La mujer-actriz construye en su mente lo que considera adecuado para la función, asume el personaje e intenta adaptarse a la imagen mental mediante las herramientas físicas a su alcance: miradas, gestos, movimientos, ritmos, sonidos, etcétera. Es decir que si el actor o actriz eligen la interpretación de “lo dulce”, “lo inocente” “lo tierno” porque consideran que su selección (las mayoría de las veces inconsciente) es adecuada para el momento y la pareja sexual, que según nuestra analogía participaría como espectador, si quiere imitar la tergiversada y mal entendida imagen de la Lolita, o de las bobaliconas actitudes de las pin-ups, entonces optará por mostrar una mirada coqueta no demasiado frontal o directa, exhalará gemidos suaves, será pródiga en caricias y se dejará hacer antes con un toque de sumisión y cuidándose de mostrarse demasiado avezada en el tema, pues cualquier contradicción a la imagen de la sutilidad o inexperiencia rompería la convención.

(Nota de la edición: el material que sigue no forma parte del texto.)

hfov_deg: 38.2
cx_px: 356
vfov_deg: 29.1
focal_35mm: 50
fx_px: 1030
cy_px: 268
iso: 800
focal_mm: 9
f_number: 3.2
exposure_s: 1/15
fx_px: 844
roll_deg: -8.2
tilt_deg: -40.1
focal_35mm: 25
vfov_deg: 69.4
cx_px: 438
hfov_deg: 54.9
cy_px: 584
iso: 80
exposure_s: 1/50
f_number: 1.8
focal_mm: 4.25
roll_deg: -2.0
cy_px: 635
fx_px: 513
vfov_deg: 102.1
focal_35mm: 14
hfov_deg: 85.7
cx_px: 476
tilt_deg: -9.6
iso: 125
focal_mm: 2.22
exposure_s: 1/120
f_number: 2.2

Si se elige en cambio “lo bestial”, “lo atrevido”, “lo picante” a manera de Femme Fatal encarnado por ejemplo en el personaje de Samantha Jones, entonces actuará en consecuencia y no dudará en accionar de manera agresiva (con mordidas, nalgadas, rasguños, insultos, etcétera) cuidándose de cualquier expresión de ternura. Lo importante es no romper la ilusión del personaje. Respetar el planteamiento hasta las últimas consecuencias. Lo mismo ocurre en el caso del hombre-actor, que si bien obedece a otros arquetipos, reacciona con gestualidad y violencia o pasividad semejantes dependiendo el caso. Hay quien se compromete de más con el personaje y adquiere todo tipo de enseres fetichistas para complementarlo (accesorios, vestuario, lugares idóneos para el desarrollo de su papel, sitios que por su ambientación fungen como escenografías exactas).

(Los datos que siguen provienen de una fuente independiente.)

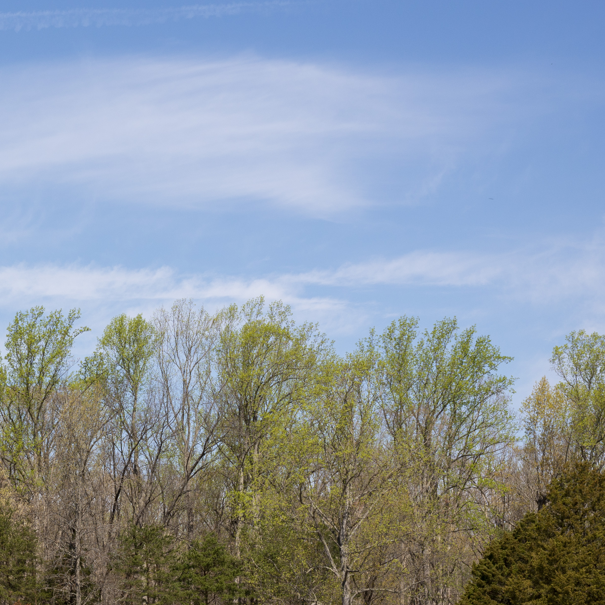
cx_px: -81
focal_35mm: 105
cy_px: 396
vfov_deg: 16.5
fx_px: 2076
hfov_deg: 16.0
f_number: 11
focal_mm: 50
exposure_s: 1/320
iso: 200
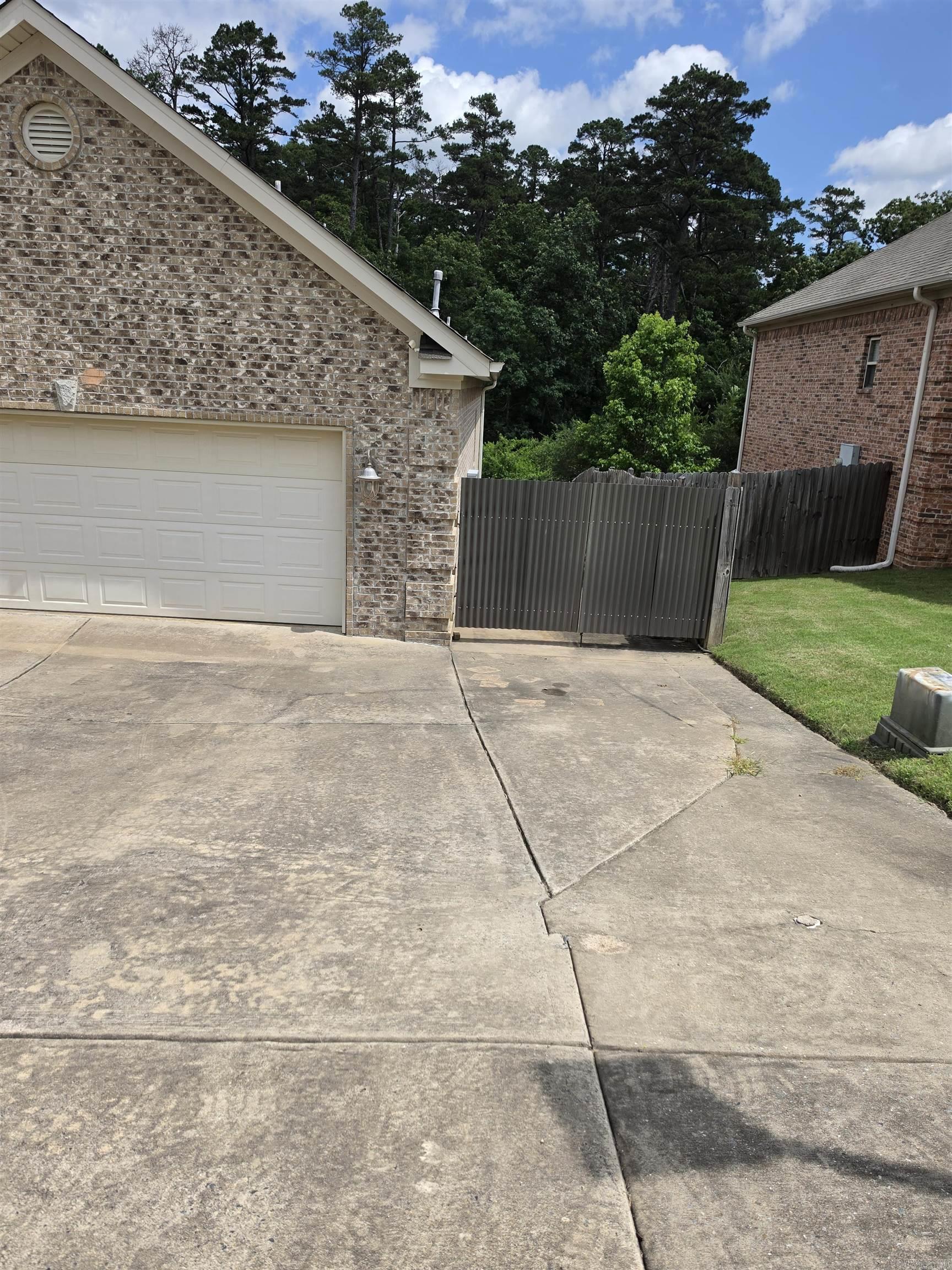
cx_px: 476
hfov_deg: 58.9
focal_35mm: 23
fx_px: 843
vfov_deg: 73.9
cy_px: 635
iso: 64
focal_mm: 6.5
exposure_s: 1/7939
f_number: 1.4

Así pues, en la cama todos somos potenciales primerísimos actores.[3] Vamos hasta donde el personaje nos permita sin importar que algunas veces contradiga nuestro rol social o quizás lo que somos en esencia. Por usar la desgastada noción repetida hasta el hartazgo en las escuelas de actuación, diremos que en el momento previo de llevar a cabo nuestro papel, dejamos que el personaje “nos habite”, actuamos según los dictámenes del mismo. Gracias al artificio teatral también somos “espejismos”, somos una visión de aquello que el otro quiere que seamos. De lo que el otro necesita ver para experimentar placer. Jugamos a complacerlo. Somos para el otro.

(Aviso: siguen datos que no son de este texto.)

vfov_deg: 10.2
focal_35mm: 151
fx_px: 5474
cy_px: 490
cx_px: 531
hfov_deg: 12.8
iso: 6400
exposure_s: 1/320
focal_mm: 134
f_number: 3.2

Solo entonces somos capaces de dejar que nos fotografíen durante el acto con tal de sentirnos por un momento Linda Lovelace o la actriz porno que tengamos en la mente, participamos gustosos en un trío porque esa noche decidimos representar nuestra faceta desinhibida, hacemos, decimos y aceptamos que nos hagan cualquier cosa con tal de alcanzar la tan ansiada verosimilitud propia del fenómeno escénico. Nos dejamos guiar por esa imagen mental que construimos, estamos dominados por nuestra imaginación. El intercambio sexual es teatro. Teatro y sexo son primordialmente imaginarios. Bajo las sábanas nos representamos. Poco importan los aplausos.
[1] Escribí sobre esto en “Gozar y hacer gozar. La teatralidad en los clubes swinger”: http://aplaudirdepie.com/gozar-y-hacer-gozar-la-teatralidad-en-los-clubes-swinger/
[2] Según el esquema ideal de William Masters y Virginia Johnson.
[3] Directores e incluso iluminadores y diseñadores de sonido ¿no es cierto que controlamos la intensidad de la luz y la música que escucharemos al hacer el amor? Incluso somos dramaturgos. Sabemos qué decir dependiendo de lo que intentemos conseguir. El sexo es teatral, qué duda cabe.